House of Low Culture

  • House of Low Culture
  • Submarine Immersion Techniques Vol. 1 (Crowd Control Activities) 2000 
  • Gettin' Sentimental EP7 (Robotic Empire) 2002 
  • Edward's Lament (Neurot) 2003 
  • Live From the House of Low Temperatures [LP] (HydraHead) 2004 

Based in Los Angeles but with roots in Boston, House of Low Culture is an experimental/ambient project led by Isis frontman and HydraHead Records label founder Aaron Turner. On paper, the group resembles a smorgasbord of the more extreme ends of such ’90s indie artifacts as Prazision-era Labradford (“On the Upswing”), condensed Kevin Shields remixes of Mogwai (“Ntrmssn_A,” “Ntrmssn_B”), David Toop sound collages (“Edward’s Intent”) and Main-styled abstraction (“Off You Go”).

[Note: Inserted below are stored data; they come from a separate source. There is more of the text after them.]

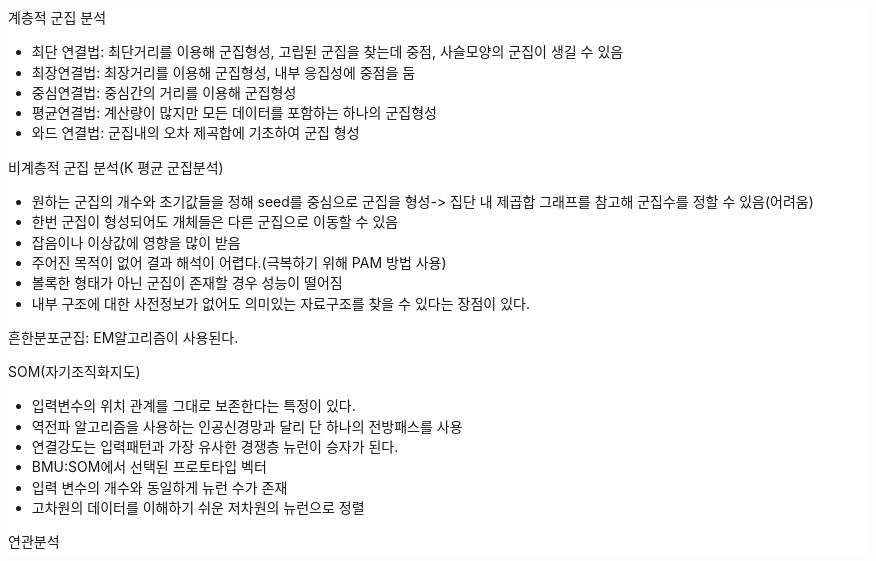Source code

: 계층적 군집 분석

-   최단 연결법: 최단거리를 이용해 군집형성, 고립된 군집을 찾는데 중점, 사슬모양의 군집이 생길 수 있음
-   최장연결법: 최장거리를 이용해 군집형성, 내부 응집성에 중점을 둠
-   중심연결법: 중심간의 거리를 이용해 군집형성
-   평균연결법: 계산량이 많지만 모든 데이터를 포함하는 하나의 군집형성
-   와드 연결법: 군집내의 오차 제곡합에 기초하여 군집 형성

비계층적 군집 분석(K 평균 군집분석)

-   원하는 군집의 개수와 초기값들을 정해 seed를 중심으로 군집을 형성-> 집단 내 제곱합 그래프를 참고해 군집수를 정할 수 있음(어려움)
-   한번 군집이 형성되어도 개체들은 다른 군집으로 이동할 수 있음
-   잡음이나 이상값에 영향을 많이 받음
-   주어진 목적이 없어 결과 해석이 어렵다.(극복하기 위해 PAM 방법 사용)
-   볼록한 형태가 아닌 군집이 존재할 경우 성능이 떨어짐
-   내부 구조에 대한 사전정보가 없어도 의미있는 자료구조를 찾을 수 있다는 장점이 있다.

흔한분포군집: EM알고리즘이 사용된다.

SOM(자기조직화지도)

-   입력변수의 위치 관계를 그대로 보존한다는 특정이 있다.
-   역전파 알고리즘을 사용하는 인공신경망과 달리 단 하나의 전방패스를 사용
-   연결강도는 입력패턴과 가장 유사한 경쟁층 뉴런이 승자가 된다.
-   BMU:SOM에서 선택된 프로토타입 벡터
-   입력 변수의 개수와 동일하게 뉴런 수가 존재
-   고차원의 데이터를 이해하기 쉬운 저차원의 뉴런으로 정렬

연관분석

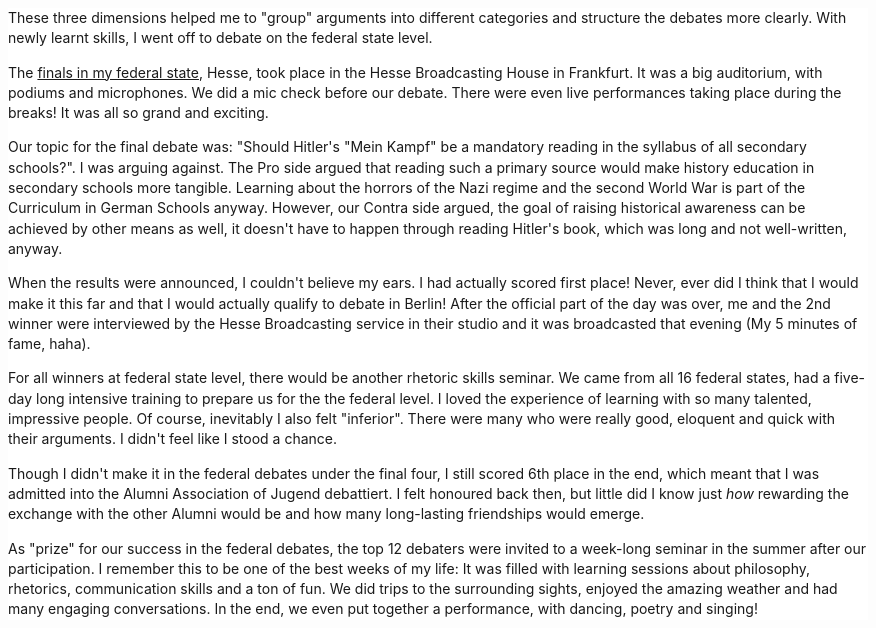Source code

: These three dimensions helped me to "group" arguments into different categories and structure the debates more clearly. With newly learnt skills, I went off to debate on the federal state level.

The [finals in my federal state](https://www.youtube.com/watch?v=3LZkst_u_wg), Hesse, took place in the Hesse Broadcasting House in Frankfurt. It was a big auditorium, with podiums and microphones. We did a mic check before our debate. There were even live performances taking place during the breaks! It was all so grand and exciting. 

Our topic for the final debate was: "Should Hitler's "Mein Kampf" be a mandatory reading in the syllabus of all secondary schools?". I was arguing against. The Pro side argued that reading such a primary source would make history education in secondary schools more tangible. Learning about the horrors of the Nazi regime and the second World War is part of the Curriculum in German Schools anyway. However, our Contra side argued, the goal of raising historical awareness can be achieved by other means as well, it doesn't have to happen through reading Hitler's book, which was long and not well-written, anyway.

When the results were announced, I couldn't believe my ears. I had actually scored first place! Never, ever did I think that I would make it this far and that I would actually qualify to debate in Berlin! After the official part of the day was over, me and the 2nd winner were interviewed by the Hesse Broadcasting service in their studio and it was broadcasted that evening (My 5 minutes of fame, haha).

For all winners at federal state level, there would be another rhetoric skills seminar. We came from all 16 federal states, had a five-day long intensive training to prepare us for the the federal level. I loved the experience of learning with so many talented, impressive people. Of course, inevitably I also felt "inferior". There were many who were really good, eloquent and quick with their arguments. I didn't feel like I stood a chance.

Though I didn't make it in the federal debates under the final four, I still scored 6th place in the end, which meant that I was admitted into the Alumni Association of Jugend debattiert. I felt honoured back then, but little did I know just _how_ rewarding the exchange with the other Alumni would be and how many long-lasting friendships would emerge.

As "prize" for our success in the federal debates, the top 12 debaters were invited to a week-long seminar in the summer after our participation. I remember this to be one of the best weeks of my life: It was filled with learning sessions about philosophy, rhetorics, communication skills and a ton of fun. We did trips to the surrounding sights, enjoyed the amazing weather and had many engaging conversations. In the end, we even put together a performance, with dancing, poetry and singing!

Edward’s Lament outweighs its creators’ record collections. Cheekily subtitled An Account of Salvation and Redemption in Nine Movements, it purports to be a concept album about scientist Edward Jessup (who William Hurt portrayed in the 1980 Ken Russell movie Altered States) and his attempts to uncover the origins of man through psychedelic drugs and isolation tanks. The centerpiece, in which Turner and cohorts really let their freak flags fly, is a nearly 20-minute drone epic entitled “…And Now the Man You’ve All Been Waiting For!,” which throws Thomas Koner, the “Sleep” trilogy of Paul Schutze and the mellower end of Aphex Twin into a blender for maximum sensory distortion. Quiet enough to lull one into thinking it might be a lengthy gap between tracks, the subdued pings and low-end whorls force intense concentration; straining to hear it upsets the relation between the ears’ reception of the sound and the brain’s attempts to decode the stimulus. This is psychedelia for the adventurous; a rewarding listen for those seeking solace and mind-expansion. Beautiful, scary and annoying, Edward’s Lament succeeds in pushing the boundaries of what could even be considered music.

Live From the House of Low Temperatures is an extremely limited colored-vinyl 12-inch that has Turner’s excellent design work on the cover and more low-end drone in the grooves.